BEGIN

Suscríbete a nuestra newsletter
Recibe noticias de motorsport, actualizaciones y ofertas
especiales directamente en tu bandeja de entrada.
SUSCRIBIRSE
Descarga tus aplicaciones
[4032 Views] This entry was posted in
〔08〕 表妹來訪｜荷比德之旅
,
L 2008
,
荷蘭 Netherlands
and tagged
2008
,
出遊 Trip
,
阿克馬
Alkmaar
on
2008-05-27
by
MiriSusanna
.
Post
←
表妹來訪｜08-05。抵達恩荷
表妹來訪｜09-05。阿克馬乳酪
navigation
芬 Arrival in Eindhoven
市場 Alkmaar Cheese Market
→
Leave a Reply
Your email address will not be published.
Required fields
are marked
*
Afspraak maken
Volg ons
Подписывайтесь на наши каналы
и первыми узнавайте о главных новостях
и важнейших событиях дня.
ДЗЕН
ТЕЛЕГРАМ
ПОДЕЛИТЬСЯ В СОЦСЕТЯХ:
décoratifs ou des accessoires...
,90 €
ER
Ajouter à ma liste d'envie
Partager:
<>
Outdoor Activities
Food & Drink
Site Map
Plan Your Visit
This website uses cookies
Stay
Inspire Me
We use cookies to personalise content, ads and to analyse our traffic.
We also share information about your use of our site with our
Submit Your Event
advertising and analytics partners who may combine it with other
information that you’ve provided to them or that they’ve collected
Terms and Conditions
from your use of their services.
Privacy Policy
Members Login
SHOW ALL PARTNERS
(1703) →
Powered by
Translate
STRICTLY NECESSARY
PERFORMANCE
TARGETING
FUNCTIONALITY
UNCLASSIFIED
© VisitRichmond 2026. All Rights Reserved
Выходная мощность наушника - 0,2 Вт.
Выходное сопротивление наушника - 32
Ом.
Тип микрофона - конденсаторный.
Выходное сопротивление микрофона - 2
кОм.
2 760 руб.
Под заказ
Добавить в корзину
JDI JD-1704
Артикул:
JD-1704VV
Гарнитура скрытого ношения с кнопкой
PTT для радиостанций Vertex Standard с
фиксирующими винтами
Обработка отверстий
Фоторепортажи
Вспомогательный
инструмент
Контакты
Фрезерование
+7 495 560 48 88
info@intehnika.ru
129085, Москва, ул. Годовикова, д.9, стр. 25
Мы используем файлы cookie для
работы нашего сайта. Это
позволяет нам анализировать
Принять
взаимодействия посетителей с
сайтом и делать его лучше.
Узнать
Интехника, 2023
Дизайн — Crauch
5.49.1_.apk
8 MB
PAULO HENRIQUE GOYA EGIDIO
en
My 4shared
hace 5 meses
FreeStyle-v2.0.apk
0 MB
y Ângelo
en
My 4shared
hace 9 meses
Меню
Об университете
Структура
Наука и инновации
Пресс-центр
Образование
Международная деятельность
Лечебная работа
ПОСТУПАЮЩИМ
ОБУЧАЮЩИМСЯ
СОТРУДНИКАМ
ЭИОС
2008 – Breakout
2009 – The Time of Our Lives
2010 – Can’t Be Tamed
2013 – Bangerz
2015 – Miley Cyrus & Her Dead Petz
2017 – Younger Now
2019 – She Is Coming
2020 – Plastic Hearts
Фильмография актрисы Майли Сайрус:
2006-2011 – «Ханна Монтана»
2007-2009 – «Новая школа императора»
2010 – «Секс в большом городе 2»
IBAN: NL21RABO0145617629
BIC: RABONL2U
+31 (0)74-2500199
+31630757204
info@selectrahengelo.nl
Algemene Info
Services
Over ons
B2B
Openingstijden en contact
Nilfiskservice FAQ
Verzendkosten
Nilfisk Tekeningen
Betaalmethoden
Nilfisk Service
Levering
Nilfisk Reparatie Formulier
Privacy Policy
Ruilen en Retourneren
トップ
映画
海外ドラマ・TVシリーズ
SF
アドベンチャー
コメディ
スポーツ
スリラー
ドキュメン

END

* YOUR INSTRUCTIONS: Reproduce all of the listing, exactly as given.

* FINISHED EXERCISE:
Suscríbete a nuestra newsletter
Recibe noticias de motorsport, actualizaciones y ofertas
especiales directamente en tu bandeja de entrada.
SUSCRIBIRSE
Descarga tus aplicaciones
[4032 Views] This entry was posted in
〔08〕 表妹來訪｜荷比德之旅
,
L 2008
,
荷蘭 Netherlands
and tagged
2008
,
出遊 Trip
,
阿克馬
Alkmaar
on
2008-05-27
by
MiriSusanna
.
Post
←
表妹來訪｜08-05。抵達恩荷
表妹來訪｜09-05。阿克馬乳酪
navigation
芬 Arrival in Eindhoven
市場 Alkmaar Cheese Market
→
Leave a Reply
Your email address will not be published.
Required fields
are marked
*
Afspraak maken
Volg ons
Подписывайтесь на наши каналы
и первыми узнавайте о главных новостях
и важнейших событиях дня.
ДЗЕН
ТЕЛЕГРАМ
ПОДЕЛИТЬСЯ В СОЦСЕТЯХ:
décoratifs ou des accessoires...
,90 €
ER
Ajouter à ma liste d'envie
Partager:
<>
Outdoor Activities
Food & Drink
Site Map
Plan Your Visit
This website uses cookies
Stay
Inspire Me
We use cookies to personalise content, ads and to analyse our traffic.
We also share information about your use of our site with our
Submit Your Event
advertising and analytics partners who may combine it with other
information that you’ve provided to them or that they’ve collected
Terms and Conditions
from your use of their services.
Privacy Policy
Members Login
SHOW ALL PARTNERS
(1703) →
Powered by
Translate
STRICTLY NECESSARY
PERFORMANCE
TARGETING
FUNCTIONALITY
UNCLASSIFIED
© VisitRichmond 2026. All Rights Reserved
Выходная мощность наушника - 0,2 Вт.
Выходное сопротивление наушника - 32
Ом.
Тип микрофона - конденсаторный.
Выходное сопротивление микрофона - 2
кОм.
2 760 руб.
Под заказ
Добавить в корзину
JDI JD-1704
Артикул:
JD-1704VV
Гарнитура скрытого ношения с кнопкой
PTT для радиостанций Vertex Standard с
фиксирующими винтами
Обработка отверстий
Фоторепортажи
Вспомогательный
инструмент
Контакты
Фрезерование
+7 495 560 48 88
info@intehnika.ru
129085, Москва, ул. Годовикова, д.9, стр. 25
Мы используем файлы cookie для
работы нашего сайта. Это
позволяет нам анализировать
Принять
взаимодействия посетителей с
сайтом и делать его лучше.
Узнать
Интехника, 2023
Дизайн — Crauch
5.49.1_.apk
8 MB
PAULO HENRIQUE GOYA EGIDIO
en
My 4shared
hace 5 meses
FreeStyle-v2.0.apk
0 MB
y Ângelo
en
My 4shared
hace 9 meses
Меню
Об университете
Структура
Наука и инновации
Пресс-центр
Образование
Международная деятельность
Лечебная работа
ПОСТУПАЮЩИМ
ОБУЧАЮЩИМСЯ
СОТРУДНИКАМ
ЭИОС
2008 – Breakout
2009 – The Time of Our Lives
2010 – Can’t Be Tamed
2013 – Bangerz
2015 – Miley Cyrus & Her Dead Petz
2017 – Younger Now
2019 – She Is Coming
2020 – Plastic Hearts
Фильмография актрисы Майли Сайрус:
2006-2011 – «Ханна Монтана»
2007-2009 – «Новая школа императора»
2010 – «Секс в большом городе 2»
IBAN: NL21RABO0145617629
BIC: RABONL2U
+31 (0)74-2500199
+31630757204
info@selectrahengelo.nl
Algemene Info
Services
Over ons
B2B
Openingstijden en contact
Nilfiskservice FAQ
Verzendkosten
Nilfisk Tekeningen
Betaalmethoden
Nilfisk Service
Levering
Nilfisk Reparatie Formulier
Privacy Policy
Ruilen en Retourneren
トップ
映画
海外ドラマ・TVシリーズ
SF
アドベンチャー
コメディ
スポーツ
スリラー
ドキュメン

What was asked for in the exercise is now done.